The new budget allocations at the largest firms have 2 immediate impacts:

The smaller firms are casting wider nets and working harder to lure new clients in. And, most importantly, law firms outside the top 30 who haven’t matched the increased funding on client development are leaving their clients more exposed—but this can be fixed, now.

Change the Odds in Your Favor Today

Start by reallocate your budget to proportionately match or exceed biggest law’s client development. Every size law firm can immediately increase its focus on existing clients by:

  1. Repurposing your webinars and events to be client specific. Add key insights which relate to each of your top client’s issues. Deliver these repurposed webinars privately—onsite or by web—for just your client and their staff. (This is also a powerful tool to introduce new partners who can present and comment on client related issues and questions.) Fund these by reducing the number of generic events.
  2. Taking a big chunk of time and money dedicated to events and spending it on top clients.

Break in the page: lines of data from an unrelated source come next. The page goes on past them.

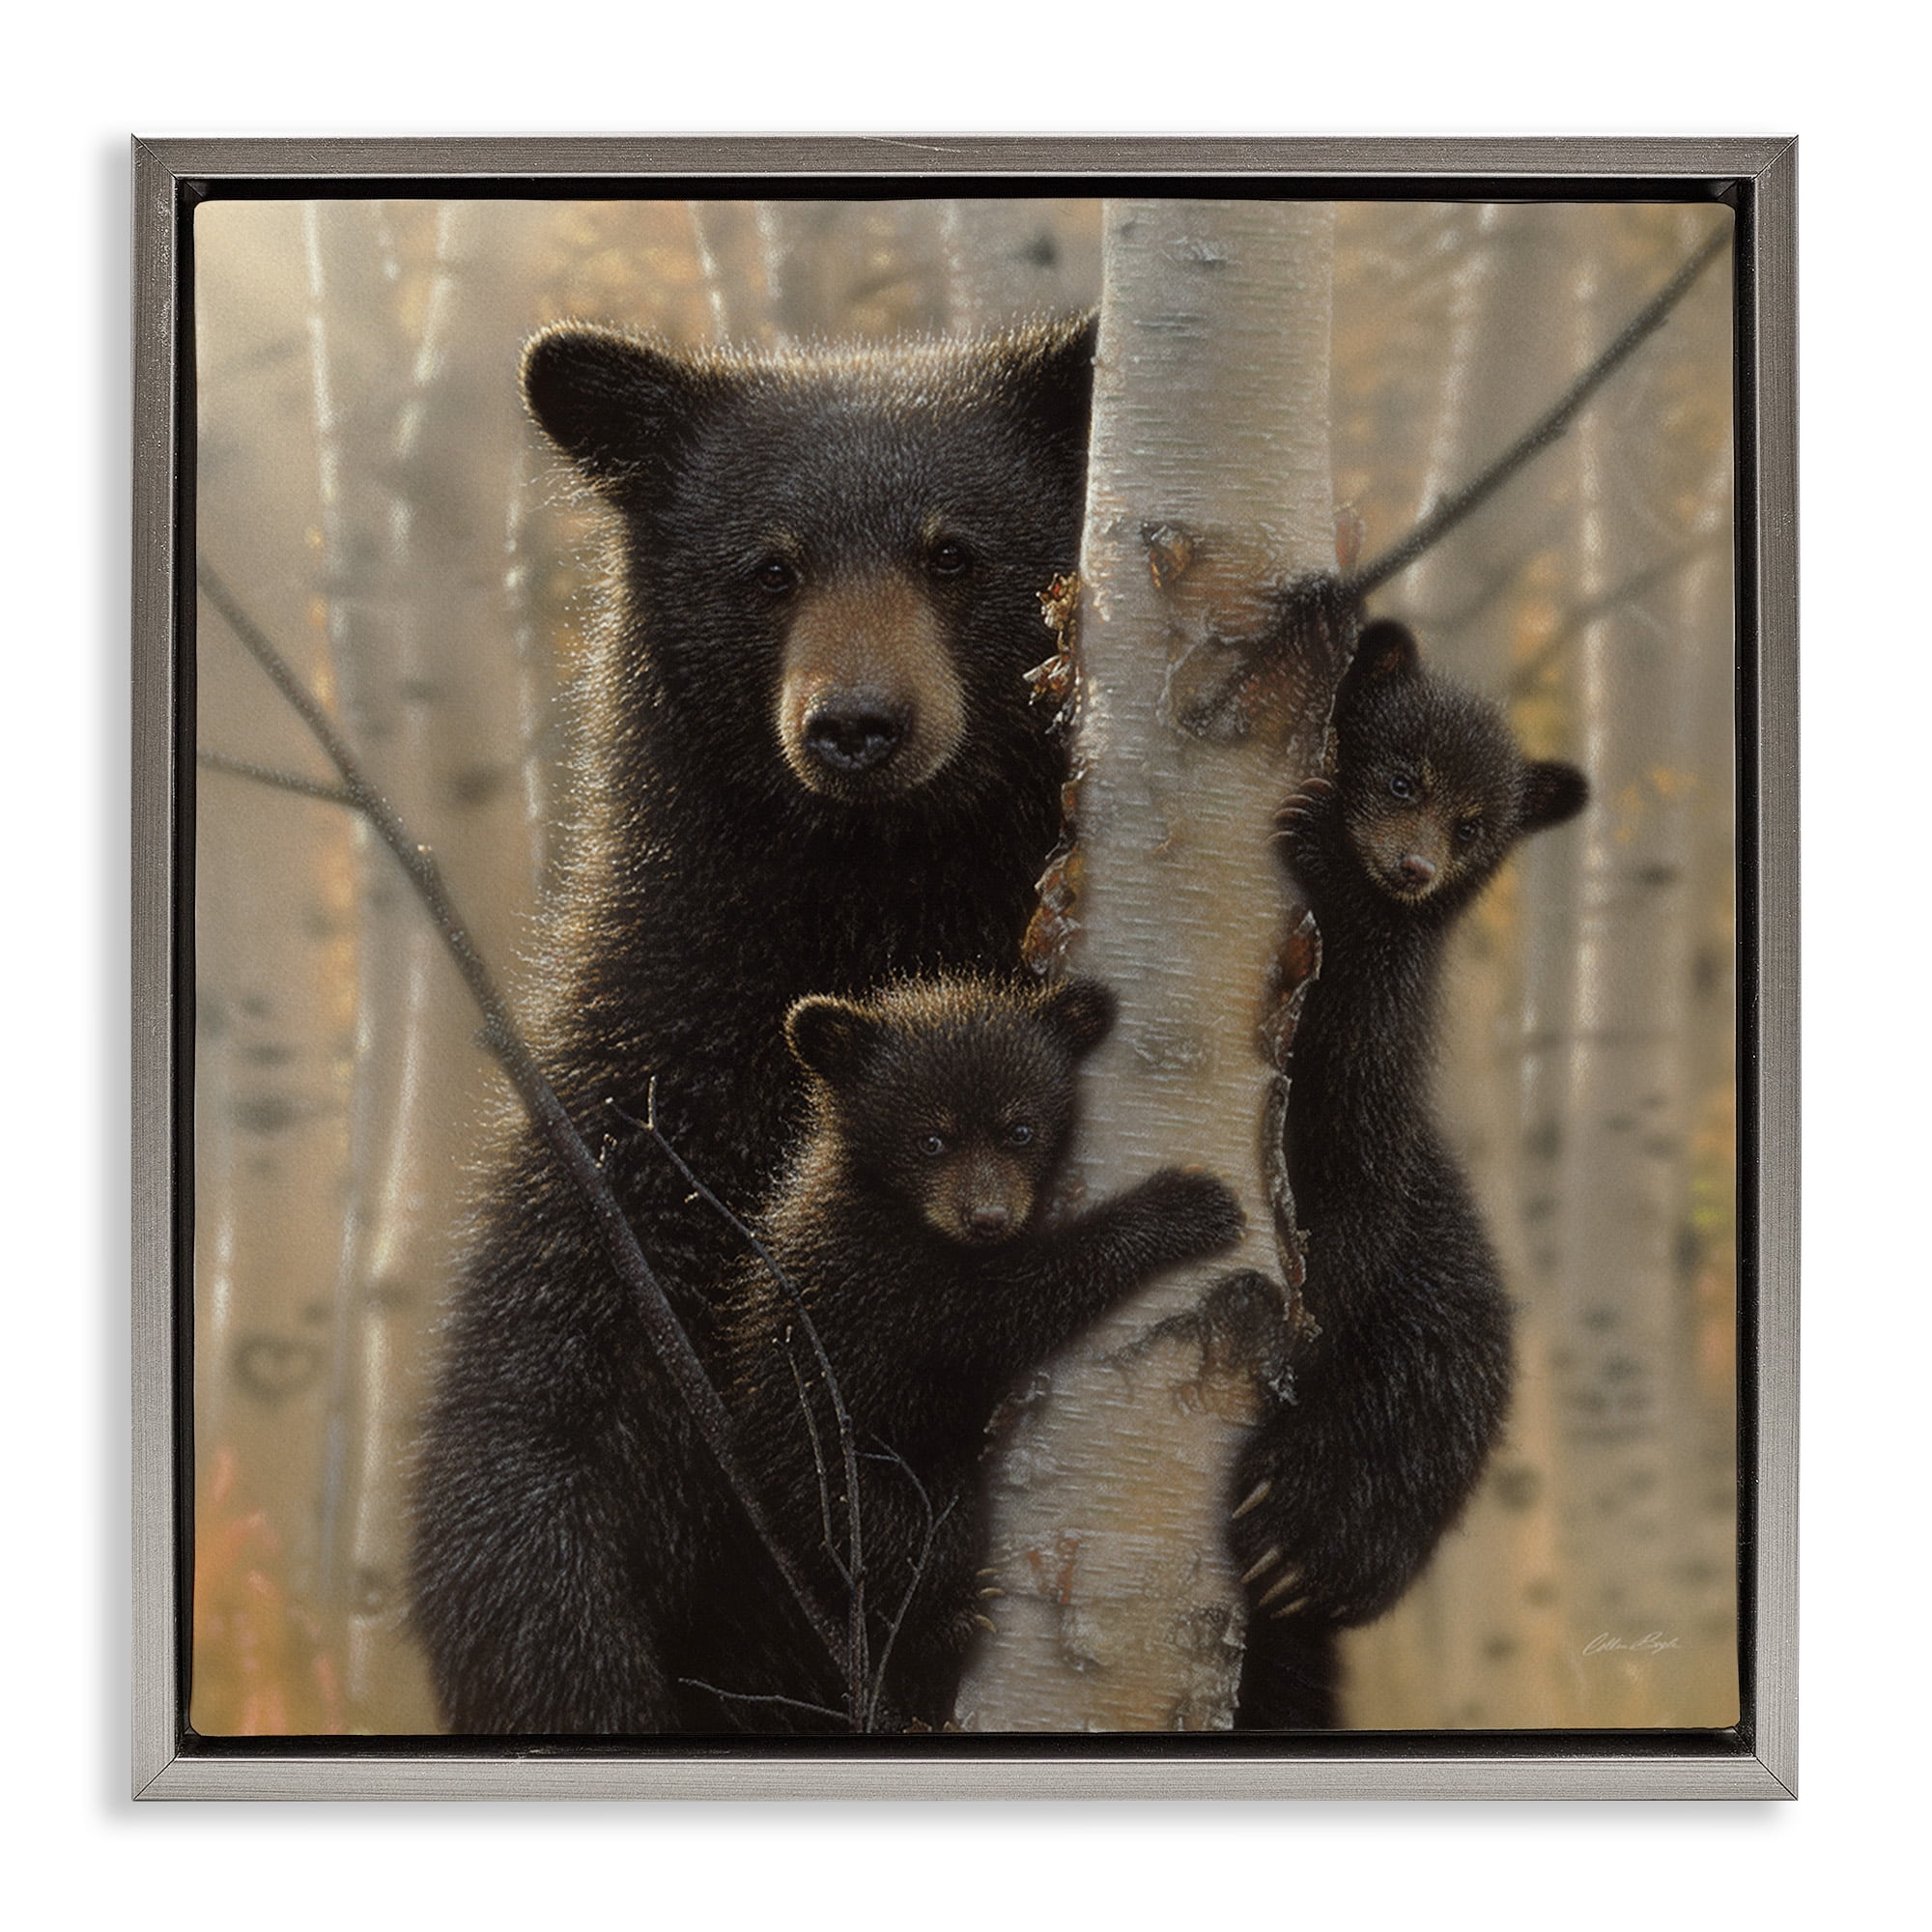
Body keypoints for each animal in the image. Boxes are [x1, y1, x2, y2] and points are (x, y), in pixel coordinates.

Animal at [407, 316, 1099, 1734]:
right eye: (768, 569)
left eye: (954, 552)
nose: (858, 726)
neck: (878, 905)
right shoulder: (652, 1100)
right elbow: (532, 1422)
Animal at [677, 974, 1247, 1732]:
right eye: (930, 1139)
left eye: (1020, 1129)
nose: (987, 1218)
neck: (895, 1207)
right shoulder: (885, 1280)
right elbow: (1002, 1311)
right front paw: (1184, 1205)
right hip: (843, 1481)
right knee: (913, 1541)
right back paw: (944, 1625)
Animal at [1229, 617, 1588, 1730]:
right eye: (1399, 777)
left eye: (1474, 824)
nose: (1414, 867)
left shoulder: (1372, 1063)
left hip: (1444, 1316)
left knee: (1425, 1400)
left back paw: (1300, 1539)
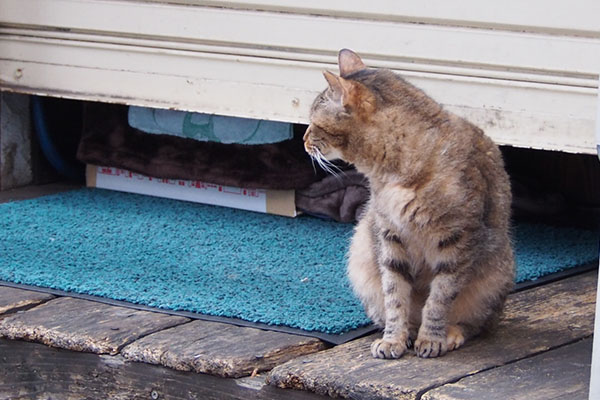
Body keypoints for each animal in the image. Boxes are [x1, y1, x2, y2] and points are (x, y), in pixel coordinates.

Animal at [304, 48, 516, 358]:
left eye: (314, 124)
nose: (303, 140)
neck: (390, 173)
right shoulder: (390, 237)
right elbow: (395, 297)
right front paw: (394, 339)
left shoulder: (456, 239)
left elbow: (440, 297)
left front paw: (432, 338)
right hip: (361, 256)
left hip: (494, 277)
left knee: (474, 323)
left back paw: (449, 333)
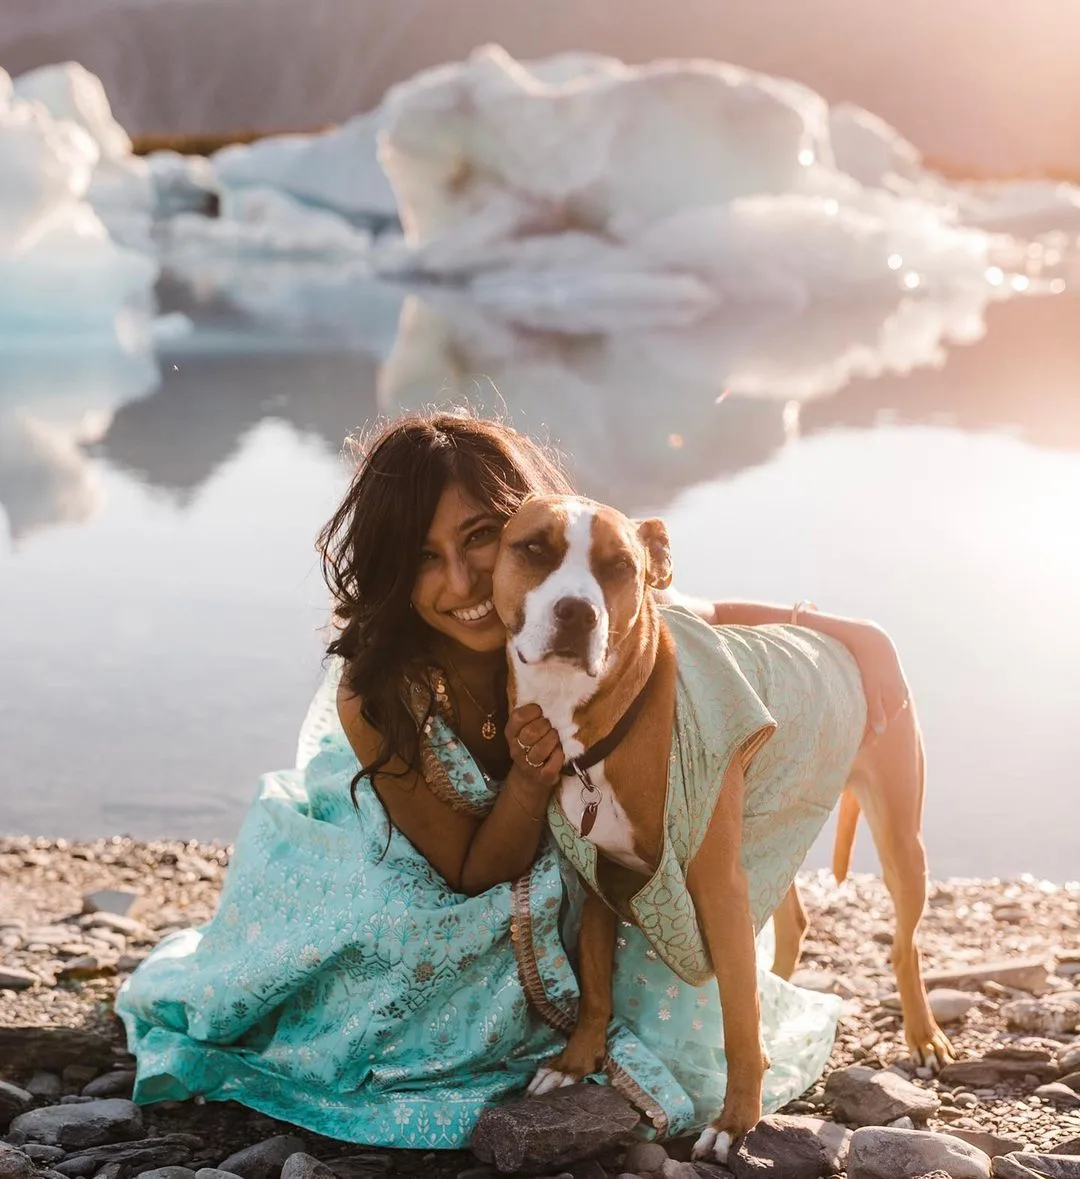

Use the funds for partner visits to clients, take facility tours, and develop annual plans with clients.
  3. Researching the daylights out of clients. Learn how your clients’ needs and pain points are changing through client feedback. Find out exactly what you are well positioned to do and what you are not—then act. Use client interviews as a road map to new work and as a vehicle to prove you are one of the law firms investing in the relationship.

Short and long term success belongs to those who can build, attract and keep the most clients. The more intense the competition the more valuable each client becomes. Client development budgets will only continue to grow for the foreseeable future in both big law and the successful firms.

This focus on client development is one reason we are breaking records for the number of client interviews we are conducting for our clients. Even the best performing firms ratchet things up when they see exactly how competitive the world is in just one client. You may be even more surprised at how much opportunity there is to be had with existing clients—making this all worth it to put more—much more—of your marketing and business development budget towards clients. 

MBR

And next week, join Jennifer Petrone Dezso and me at LMA 2016 on April 13 at 2:30 pm as we cover even more ways to keep the biggest law firms from crushing you like a bug. 

*Based on in-depth interviews BTI conducted with 135 law firm marketing leaders.